Fig 3. Cross-reactive flavivirus antibodies enhance ZIKV infection in placental explants.

Fig 3

A&B: Term human placental explants were infected with 1.0x105 TCID50/mL ZIKV alone or ZIKV that was preincubated with flavivirus naïve serum (ZIKV+control) or serum containing DENV-2 neutralizing antibodies (ZIKV+DENV nAbs), both in a dilution of 1:250, or with a humanized panflavirus monoclonal antibody (hu4G2, 1μg/mL). ZIKV titers were determined in supernatants (A) and ZIKV RNA levels were determined with RT-PCR in tissue lysates (B).
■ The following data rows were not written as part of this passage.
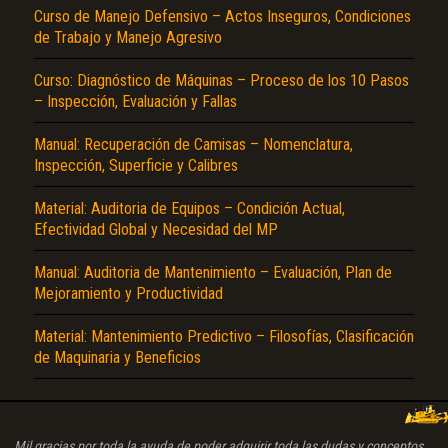
Curso de Manejo Defensivo – Actos Inseguros, Condiciones
de Trabajo y Manejo Agresivo
Curso: Diagnóstico de Máquinas – Proceso de los 10 Pasos
– Inspección, Evaluación y Fallas
Manual: Recuperación de Camisas – Nomenclatura,
Inspección, Superficie y Calibres
Material: Auditoria de Equipos – Condición Actual,
Efectividad Global y Necesidad del MP
Manual: Auditoria de Mantenimiento – Evaluación, Plan de
Mejoramiento y Productividad
Material: Mantenimiento Predictivo – Filosofías, Clasificación
de Maquinaria y Beneficios
Mil gracias por toda la ayuda de poder adquirir toda las dudas y conceptos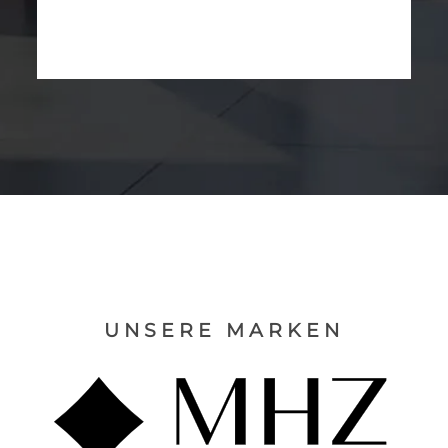
UNSERE MARKEN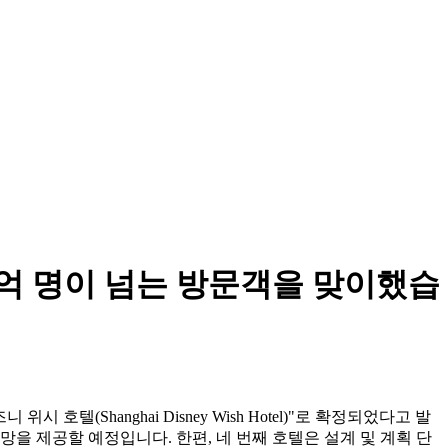
1억 명이 넘는 방문객을 맞이했습
텔(Shanghai Disney Wish Hotel)"로 확정되었다고 발
망을 제공할 예정입니다. 한편, 네 번째 호텔은 설계 및 계획 단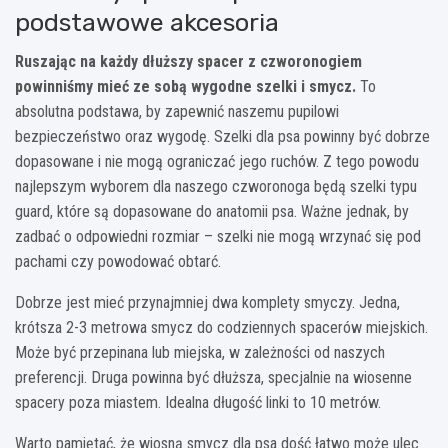
podstawowe akcesoria
Ruszając na każdy dłuższy spacer z czworonogiem
powinniśmy mieć ze sobą wygodne szelki i smycz.
To
absolutna podstawa, by zapewnić naszemu pupilowi
bezpieczeństwo oraz wygodę. Szelki dla psa powinny być dobrze
dopasowane i nie mogą ograniczać jego ruchów. Z tego powodu
najlepszym wyborem dla naszego czworonoga będą
szelki typu
guard
, które są dopasowane do anatomii psa. Ważne jednak, by
zadbać o odpowiedni rozmiar – szelki nie mogą wrzynać się pod
pachami czy powodować obtarć.
Dobrze jest mieć przynajmniej dwa komplety smyczy. Jedna,
krótsza 2-3 metrowa smycz do codziennych spacerów miejskich.
Może być przepinana lub miejska, w zależności od naszych
preferencji. Druga powinna być dłuższa, specjalnie na wiosenne
spacery poza miastem. Idealna długość linki to 10 metrów.
Warto pamiętać, że wiosną smycz dla psa dość łatwo może ulec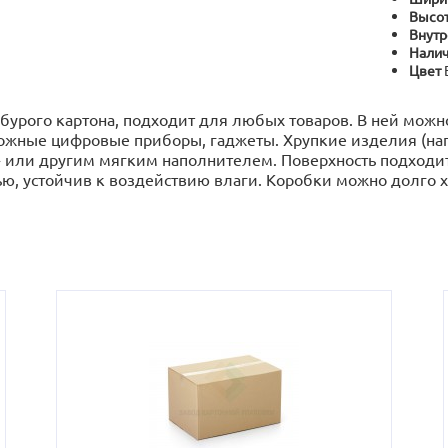
Высот
Внутр
Налич
Цвет
бурого картона, подходит для любых товаров. В ней можно
ложные цифровые приборы, гаджеты. Хрупкие изделия (на
м» или другим мягким наполнителем. Поверхность подходи
ю, устойчив к воздействию влаги. Коробки можно долго хр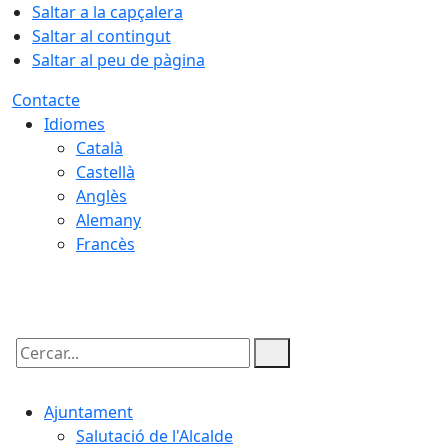
Saltar a la capçalera
Saltar al contingut
Saltar al peu de pàgina
Contacte
Idiomes
Català
Castellà
Anglès
Alemany
Francès
07.08.2026 | 08:45
Cercar:
Ajuntament
Salutació de l'Alcalde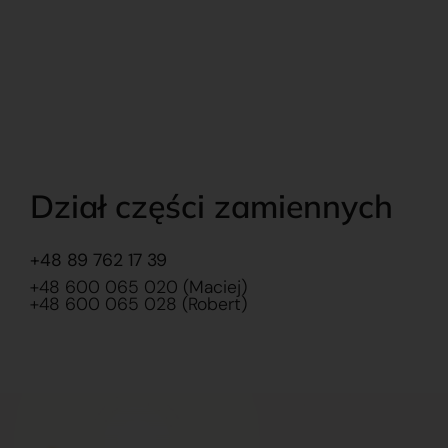
Dział części zamiennych
+48 89 762 17 39
+48 600 065 020 (Maciej)
+48 600 065 028 (Robert)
C&D: Term human placental explants were pre-treated with FcyR blocking antibodies or protein G was added to ZIKV–DENV nAbs immune complexes. Subsequently, the explants were infected with either 1.0x105 TCID50/mL ZIKV or ZIKV+DENV nAbs. ZIKV titers were determined in supernatants at two dpi (C) and ZIKV RNA levels were determined in tissue lysates with RT-PCR at two dpi (D). N = 3–4 donors per condition, on average 12 explants per donor. Horizontal lines in the violin plots represent median and the 10th and 90th percentile cut-off. Statistical significance was determined using the Kruskal-Wallis test followed by Dunn’s post hoc test. * P<0.05, **P<0.01, ****P<0.0001.